• **Brief 1**: Please write out the part of the net metering report below that begins at the words "20 Years of Net" and ends after "2.0 in 2016.".
• **Brief 2**:
Answer these questions from the net metering report below:
(a) In which two states was net energy metering pioneered in the early 80s?
(b) Under SB 656, up to what capacity could residential solar installations be for customer generators to send excess power to their utility?
(c) Which body passed NEM 2.0, and in what month and year?

• **Page extract**:
** BEGIN **

20 Years of Net Energy Metering in California
How has net energy metering in California evolved over the last 20 years? This report chronicles the legislative history of net metering in California from its introduction in 1996 to the landmark passing of NEM 2.0 in 2016.
The Golden State for NEM
Net Energy Metering, or NEM, is a billing system that credits electricity customers for the excess electricity produced by their own generation system (e.g., rooftop solar panels) and sent to the electric grid. NEM was pioneered in the early 80s in Idaho and Arizona, and it was initially passed in California in 1996. The goal of California’s SB 656 legislation was to diversify the energy resource mix, stimulate economic growth in California, and encourage private investment in renewable energy. In that pursuit, NEM legislation has helped California approach its goals; the state is now the leader in residential solar with 2,449 MW of installed capacity as of 2015, more than five times than any other state. Since NEM began in California in 1996, the economics of distributed energy resources (DERs), like rooftop solar, have dramatically improved, increasing participation in NEM. To accommodate the growing demand for NEM—as well as the needs of different NEM stakeholders, including investor-owned utilities (IOUs) and NEM customer generators—California has iterated on its NEM legislation several times over the past 20 years. This process culminated with the creation of NEM 2.0, the program’s most significant change which was passed by the California Public Utility Commission (CPUC) in January 2016.
20 Years of NEM in California
In 1996, SB 656 stipulated that residential customer generators with solar installations of up to 10 kW in capacity could send their excess power to their utility and be credited at the full retail rate (also referred to as net billing). Like the NEM legislation that would follow, the first NEM program set a maximum NEM capacity for which California utilities were required to provide NEM contracts to their customer generators. SB 656 set this maximum to 0.1% of the utility’s peak electricity demand forecast for 1996, which equated to 53.3 MW across the state’s three IOUs. Despite customer generators receiving the full retail rate for their excess power, the high capital costs of rooftop solar systems limited customer generator participation in the earliest NEM program. Since 1996, installation and equipment costs have improved, and federal and state tax incentives have been introduced, including the 30% Federal Investment Tax Credit. Over time, these factors have helped drive down the costs of rooftop solar and increase participation in California’s NEM program (Figure 1).

** END **

• **Stored data**:
** BEGIN **

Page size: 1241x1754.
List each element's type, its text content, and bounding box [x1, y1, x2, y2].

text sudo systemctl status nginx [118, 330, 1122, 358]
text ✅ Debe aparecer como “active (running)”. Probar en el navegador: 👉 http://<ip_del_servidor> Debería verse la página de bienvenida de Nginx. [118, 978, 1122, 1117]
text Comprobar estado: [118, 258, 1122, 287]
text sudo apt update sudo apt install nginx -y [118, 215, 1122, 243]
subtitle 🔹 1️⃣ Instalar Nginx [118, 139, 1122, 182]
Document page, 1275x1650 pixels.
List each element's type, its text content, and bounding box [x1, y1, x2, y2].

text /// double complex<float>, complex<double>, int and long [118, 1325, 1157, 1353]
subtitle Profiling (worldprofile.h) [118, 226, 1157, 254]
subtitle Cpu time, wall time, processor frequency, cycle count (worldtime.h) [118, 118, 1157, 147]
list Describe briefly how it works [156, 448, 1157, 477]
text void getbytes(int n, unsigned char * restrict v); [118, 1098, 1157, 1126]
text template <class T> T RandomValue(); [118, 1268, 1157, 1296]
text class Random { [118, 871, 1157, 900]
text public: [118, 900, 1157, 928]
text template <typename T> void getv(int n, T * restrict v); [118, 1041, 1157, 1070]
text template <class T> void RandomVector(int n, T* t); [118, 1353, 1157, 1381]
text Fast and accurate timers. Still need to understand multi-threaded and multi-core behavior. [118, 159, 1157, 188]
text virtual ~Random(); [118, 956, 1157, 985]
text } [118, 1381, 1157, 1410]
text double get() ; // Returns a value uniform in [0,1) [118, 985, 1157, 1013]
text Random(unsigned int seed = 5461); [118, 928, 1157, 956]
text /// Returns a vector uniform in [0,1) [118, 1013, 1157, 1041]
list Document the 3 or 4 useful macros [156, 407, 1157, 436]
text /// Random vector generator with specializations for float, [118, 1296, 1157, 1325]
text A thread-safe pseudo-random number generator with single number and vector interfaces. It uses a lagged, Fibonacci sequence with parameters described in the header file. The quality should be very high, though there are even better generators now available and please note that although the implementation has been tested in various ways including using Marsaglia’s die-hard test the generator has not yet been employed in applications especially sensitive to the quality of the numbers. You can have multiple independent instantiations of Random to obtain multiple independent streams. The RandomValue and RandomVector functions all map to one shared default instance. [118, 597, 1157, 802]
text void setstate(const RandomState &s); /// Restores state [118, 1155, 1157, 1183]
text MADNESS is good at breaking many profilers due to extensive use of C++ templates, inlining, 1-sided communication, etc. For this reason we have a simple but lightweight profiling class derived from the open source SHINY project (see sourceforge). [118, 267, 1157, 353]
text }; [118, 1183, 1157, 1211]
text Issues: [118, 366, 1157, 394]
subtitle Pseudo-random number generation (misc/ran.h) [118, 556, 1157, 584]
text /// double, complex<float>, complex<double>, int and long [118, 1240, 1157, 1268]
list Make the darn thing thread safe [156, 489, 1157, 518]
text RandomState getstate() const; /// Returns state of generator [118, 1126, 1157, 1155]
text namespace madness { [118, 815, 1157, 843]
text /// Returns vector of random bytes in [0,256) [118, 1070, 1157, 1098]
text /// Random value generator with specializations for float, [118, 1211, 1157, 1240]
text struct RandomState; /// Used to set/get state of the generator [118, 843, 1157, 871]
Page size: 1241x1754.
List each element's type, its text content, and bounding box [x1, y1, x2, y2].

** END **

• **Finished answer 1**:
20 Years of Net Energy Metering in California
How has net energy metering in California evolved over the last 20 years? This report chronicles the legislative history of net metering in California from its introduction in 1996 to the landmark passing of NEM 2.0 in 2016.

• **Finished answer 2**:
(a) Idaho and Arizona
(b) Up to 10 kW
(c) The California Public Utility Commission (CPUC), in January 2016